Saudi Gazette melansir, Badan beranggotakan 15 orang itu siapanya dijadwalkan melakukan pemungutan suara pada Jumat pagi mengenai rancangan resolusi yang diajukan Bahrain mewakili negara-negara Teluk. Namun pada Kamis malam jadwalnya berubah. Alasan yang diberikan adalah bahwa PBB menetapkan Jumat Agung sebagai hari libur umum, menurut sumber-sumber diplomatik.
Alasan itu dinilai dibuat-buat karena jatuhnya Jumat Agung sudah diketahui ketika pemungutan suara pertama kali diumumkan. Belum ada tanggal baru yang diberikan untuk pemungutan suara terhadap rancangan tersebut.
Bahrain yang mengusulkan resolusi itu juga dilaporkan telah secara signifikan mengurangi rancangan usulan pembukaan kembali Selat Hormuz dengan kekuatan militer. Ini di tengah penolakan dari beberapa anggota DK PBB tentang mengizinkan negara-negara menggunakan kekuatan untuk mengamankan jalur air penting tersebut.
Rusia, China, dan Perancis, yang semuanya merupakan negara pemegang hak veto di Dewan Keamanan, telah menyatakan penolakannya terhadap persetujuan penggunaan kekuatan militer.
Iran telah mencekik jalur pelayaran utama – mengancam pasokan bahan bakar dan mengguncang perekonomian global – sebagai pembalasan atas serangan AS-Israel yang memicu perang yang telah berlangsung selama sebulan di Asia Barat.

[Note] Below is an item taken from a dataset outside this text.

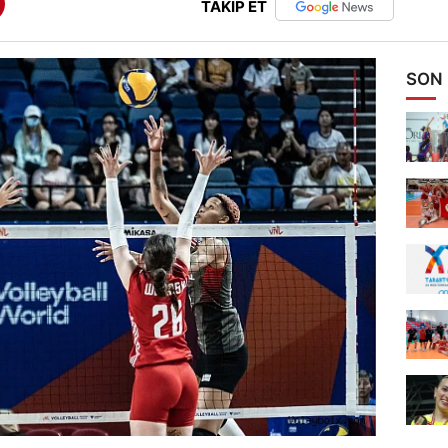
TAKİP ET
SON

“Kami tidak bisa menerima terorisme ekonomi yang berdampak pada wilayah kami dan dunia, seluruh dunia terkena dampak dari perkembangan ini,” kata Duta Besar Bahrain untuk PBB Jamal Alrowaiei pekan ini. Ia mengatakan rancangan undang-undang tersebut, yang telah melalui beberapa amandemen dan didukung oleh Amerika Serikat, “muncul pada saat yang kritis.”

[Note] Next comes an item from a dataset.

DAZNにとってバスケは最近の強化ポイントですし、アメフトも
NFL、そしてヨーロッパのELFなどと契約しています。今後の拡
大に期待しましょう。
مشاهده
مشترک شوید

Presiden AS Donald Trump pada Rabu menyerukan negara-negara yang berjuang dengan kekurangan bahan bakar untuk “mengambil minyak mereka sendiri” di Selat Hormuz, dan menambahkan bahwa pasukan AS tidak akan membantu mereka.
Rancangan keenam dan terakhir, yang dilihat oleh AFP, memberi lampu hijau kepada negara-negara anggota – baik secara sepihak atau sebagai “kemitraan angkatan laut multinasional sukarela” – untuk menggunakan “semua cara pertahanan yang diperlukan dan sepadan dengan keadaan.”
Ketentuan ini berlaku di selat tersebut dan perairan di sekitarnya untuk “mengamankan jalur transit dan mencegah upaya penutupan, penghalangan, atau gangguan terhadap navigasi internasional melalui Selat Hormuz.” Tindakan ini akan berlangsung setidaknya untuk jangka waktu enam bulan.
Rancangan resolusi terbaru telah dimodifikasi untuk menggalang dukungan dari beberapa negara yang tampak skeptis, termasuk Rusia, China, dan Prancis. Kata-kata yang direvisi tidak lagi secara eksplisit mengacu pada Bab 7 Piagam PBB, yang memungkinkan Dewan Keamanan memberi wewenang kepada angkatan bersenjata untuk memulihkan perdamaian.